Times Literary Supplement, 1992
The June-blue Heaven
Emily Tennyson: The Poet’s Wife, by Ann Thwaite
In 1984, Ann Thwaite wrote, most successfully, the biography of Edmund Gosse, the Man of Letters. Now she has made a close study of another almost extinct profession, the Great Man’s Wife. It was a role that could end tragically, as it did for the second Mrs Watts, who had to live on in the painter’s house and studio for more than thirty years after his death, while his reputation faded to almost nothing. Emily Tennyson only survived her husband by four years, giving her time to work, with her son Hallam, on the two volumes of Memoirs.

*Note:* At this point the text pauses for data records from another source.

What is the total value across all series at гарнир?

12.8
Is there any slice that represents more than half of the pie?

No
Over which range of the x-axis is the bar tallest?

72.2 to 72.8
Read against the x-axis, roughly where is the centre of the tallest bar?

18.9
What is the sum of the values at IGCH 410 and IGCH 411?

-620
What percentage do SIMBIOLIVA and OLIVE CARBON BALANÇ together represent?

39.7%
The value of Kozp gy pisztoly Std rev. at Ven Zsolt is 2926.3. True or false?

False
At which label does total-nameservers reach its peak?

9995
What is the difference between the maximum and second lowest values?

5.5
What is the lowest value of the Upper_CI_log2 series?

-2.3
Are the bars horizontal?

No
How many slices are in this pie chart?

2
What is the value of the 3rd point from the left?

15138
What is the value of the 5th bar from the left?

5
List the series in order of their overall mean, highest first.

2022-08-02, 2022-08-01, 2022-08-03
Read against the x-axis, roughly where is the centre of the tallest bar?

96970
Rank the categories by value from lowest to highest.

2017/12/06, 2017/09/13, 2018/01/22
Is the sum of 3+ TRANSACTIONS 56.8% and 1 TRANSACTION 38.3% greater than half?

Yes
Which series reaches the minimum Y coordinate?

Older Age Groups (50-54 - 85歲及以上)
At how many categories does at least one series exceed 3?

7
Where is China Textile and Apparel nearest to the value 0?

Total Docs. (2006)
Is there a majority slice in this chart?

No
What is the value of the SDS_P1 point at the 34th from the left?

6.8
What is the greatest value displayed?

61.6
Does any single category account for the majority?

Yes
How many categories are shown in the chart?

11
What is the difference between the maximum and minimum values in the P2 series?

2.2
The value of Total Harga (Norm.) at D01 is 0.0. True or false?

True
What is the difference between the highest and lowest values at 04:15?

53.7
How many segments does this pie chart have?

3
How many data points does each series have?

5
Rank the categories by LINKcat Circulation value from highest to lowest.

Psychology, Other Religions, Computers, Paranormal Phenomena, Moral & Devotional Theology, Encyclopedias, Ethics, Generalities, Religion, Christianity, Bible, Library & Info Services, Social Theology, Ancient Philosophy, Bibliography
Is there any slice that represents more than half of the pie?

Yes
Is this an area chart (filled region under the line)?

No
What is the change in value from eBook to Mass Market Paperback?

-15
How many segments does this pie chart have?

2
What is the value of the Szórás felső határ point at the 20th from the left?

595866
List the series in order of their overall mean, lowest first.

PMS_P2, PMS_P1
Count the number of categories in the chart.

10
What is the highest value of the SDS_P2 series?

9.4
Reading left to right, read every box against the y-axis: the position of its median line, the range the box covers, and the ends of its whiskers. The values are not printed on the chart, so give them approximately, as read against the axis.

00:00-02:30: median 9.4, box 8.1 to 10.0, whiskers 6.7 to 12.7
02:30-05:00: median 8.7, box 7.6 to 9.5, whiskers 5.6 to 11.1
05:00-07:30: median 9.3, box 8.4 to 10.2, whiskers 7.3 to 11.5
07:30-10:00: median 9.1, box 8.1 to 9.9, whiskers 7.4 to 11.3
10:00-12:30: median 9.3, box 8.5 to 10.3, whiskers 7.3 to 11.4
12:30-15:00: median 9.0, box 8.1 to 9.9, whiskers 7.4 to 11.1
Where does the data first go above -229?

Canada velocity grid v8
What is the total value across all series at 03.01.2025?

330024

They first met each other as Lincolnshire children. She was the daughter of Henry Sellwood, a Horncastle solicitor; he came from the disastrous Rectory family at Somerton. She did not marry her Ally until she was thirty-six years old. By this time the worst of his financial troubles were over (although he had formed a chronic habit of grumbling about money), and a few months later he wa
s appointed Poet Laureate. But for the past seven years the two of them had been eating their hearts out, while her well-meaning father forbade them to correspond. Sellwood was thinking of the drinking and smoking, the restlessness, the black moods and indeed the ‘black blood’ of the Tennyson family, the father an epileptic drunkard, one brother in an asylum, another one violent, a third addicted to opium from Lincolnshire’s homegrown poppies. Beyond this, Emily was a steadfast believer, while Tennyson was tormented and unresolved, particularly over God’s reason for creating sin and suffering. Another gulf to cross was the ‘deeper anguish’ of Arthur Hallam’s death, which had left Tennyson, as he said, ‘widowed,’ so that he ‘desired to die rather than to live’. But this, at least, was not a drawback to Emily. As a strengthening influence, she thought of herself as Hallam’s appointed successor. It seems a difficult concept, but it illustrates the depth, the purity, and the strange nature of Victorian emotional relationships.